→ Requirement:
Below are some records. Write out the line that contains "html: none ->" and all lines after it, exactly, but not the pictures.

→ Task material:

────────────────────────────────────────

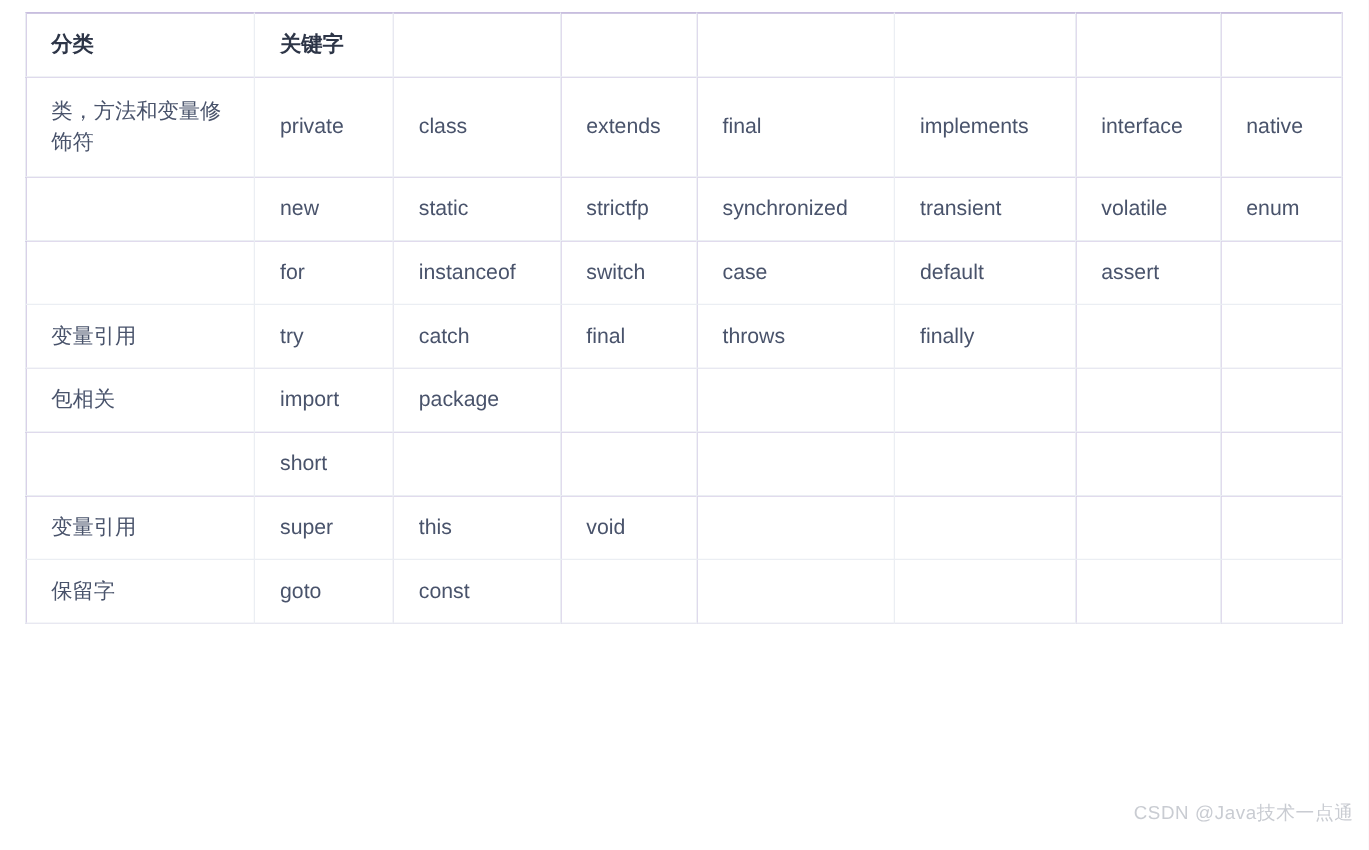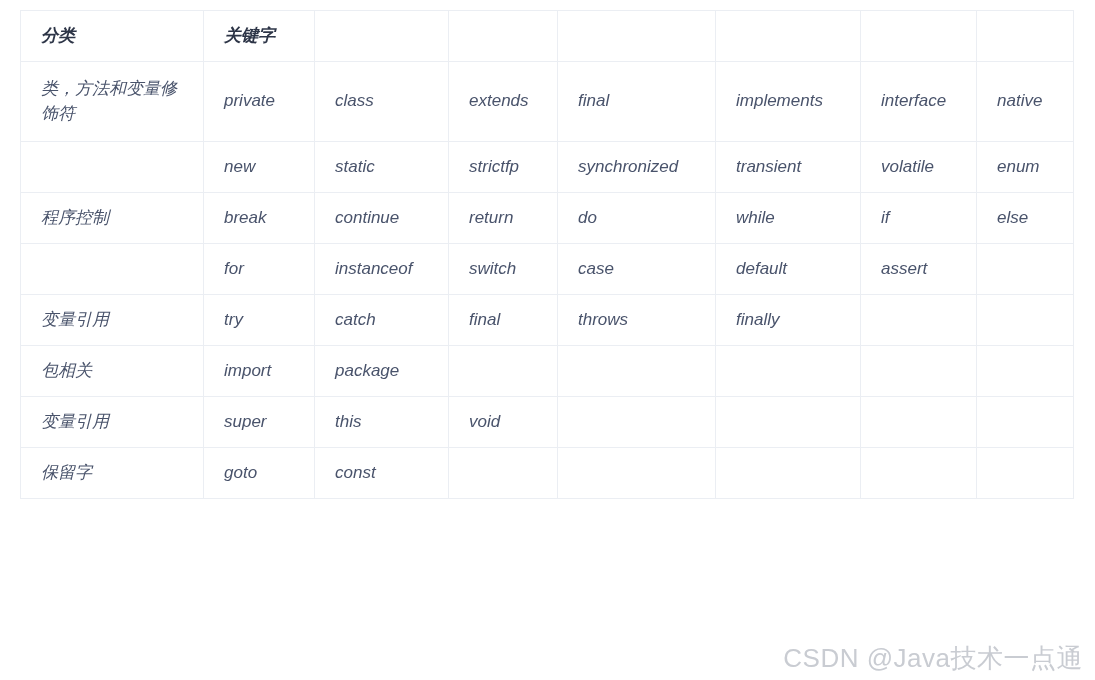"分类" table.kw-table { font-style: italic -> none }
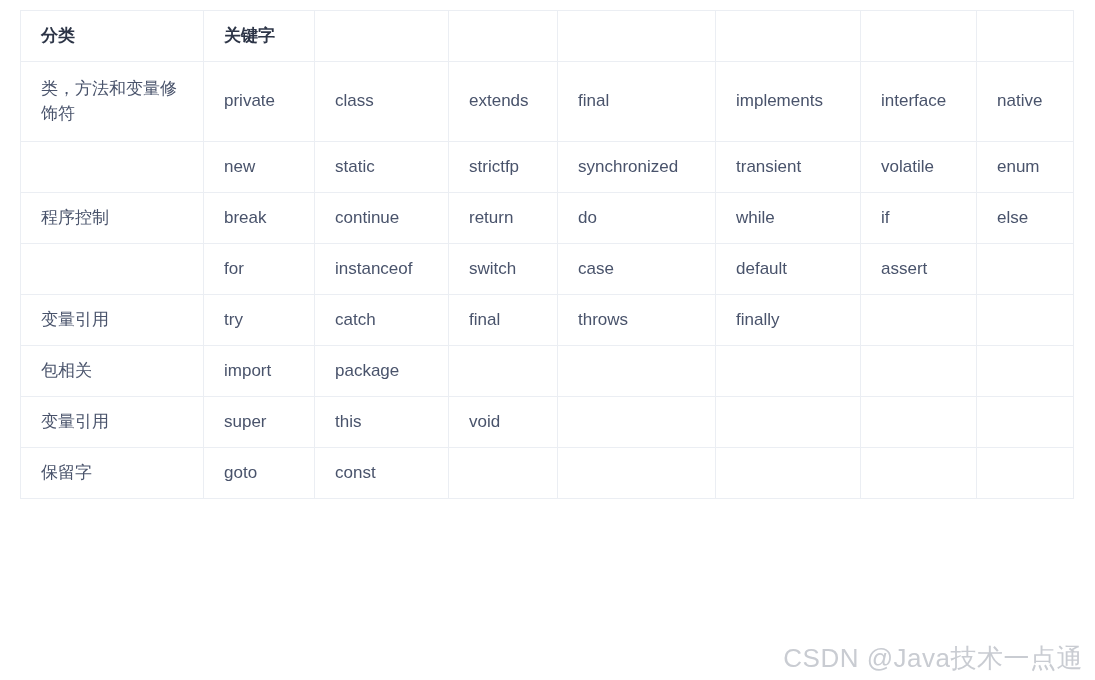"程序控制" tr.row-normal { html: <tr> <td>程序控制</td> <td>break</td> <td>continue</td> <td>return</td> <td>do</td> <td>while</td> <td>if</td> <td>else</td> </tr> -> none }
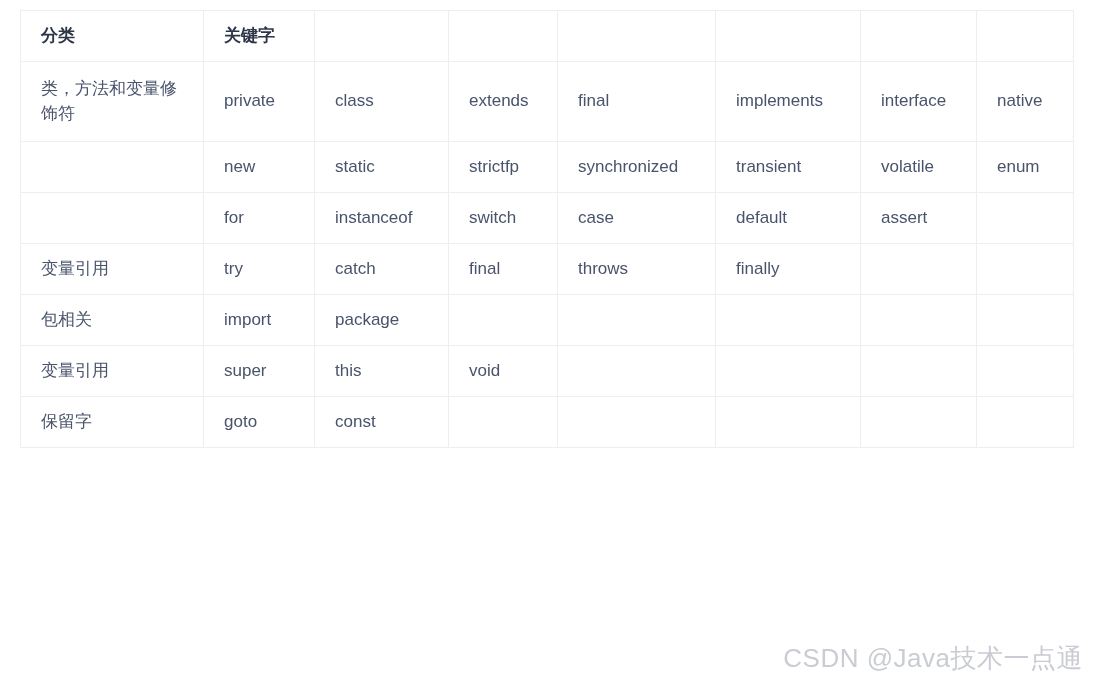"short" tr.row-normal { html: none -> <tr> <td></td> <td>short</td> <td></td> <td></td> <td></td> <td></td> <td></td> <td></td> </tr> }
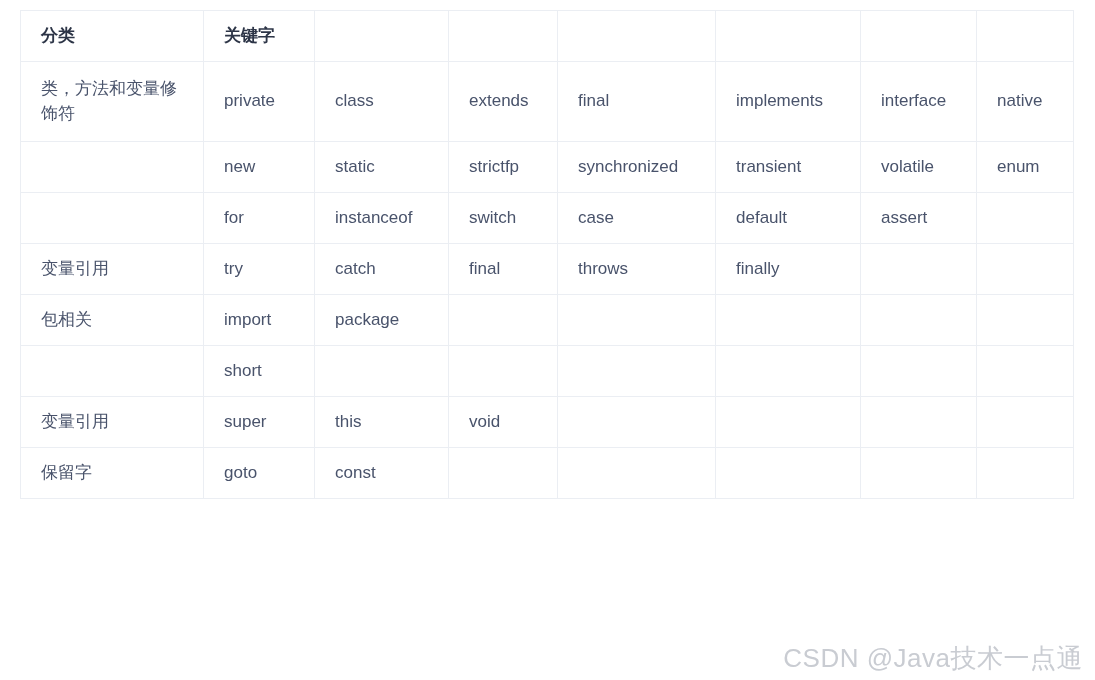"CSDN @Java技术一点通" #watermark { bottom: 4px -> 20px; font-size: 26px -> 15px }
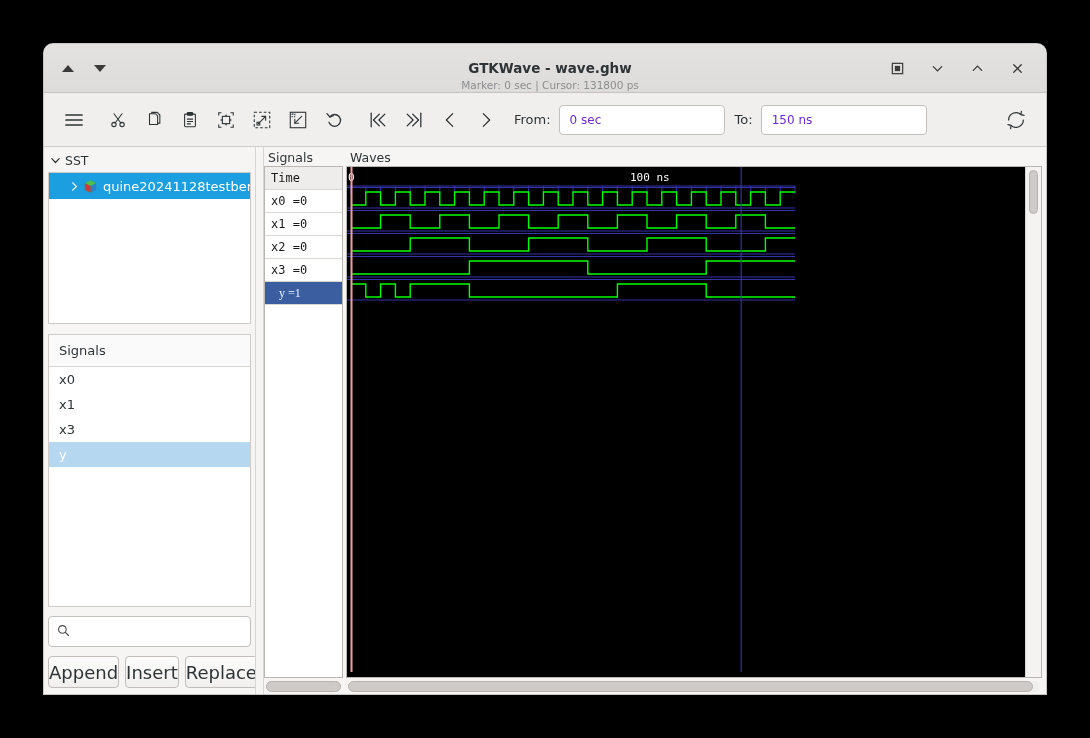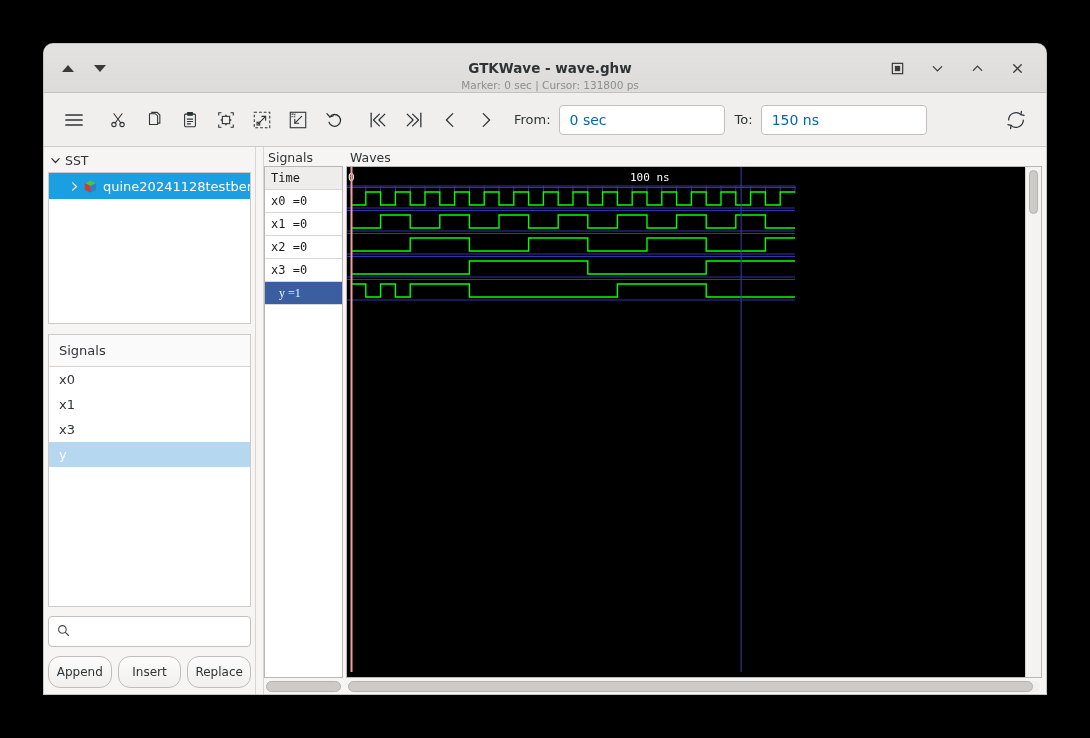"0 sec" .timefield { color: #0369a1 -> #6d28d9; font-size: 14px -> 12px }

────────────────────────────────────────

→ Solution below:
"short" tr.row-normal { html: none -> <tr> <td></td> <td>short</td> <td></td> <td></td> <td></td> <td></td> <td></td> <td></td> </tr> }
"CSDN @Java技术一点通" #watermark { bottom: 4px -> 20px; font-size: 26px -> 15px }
"0 sec" .timefield { color: #0369a1 -> #6d28d9; font-size: 14px -> 12px }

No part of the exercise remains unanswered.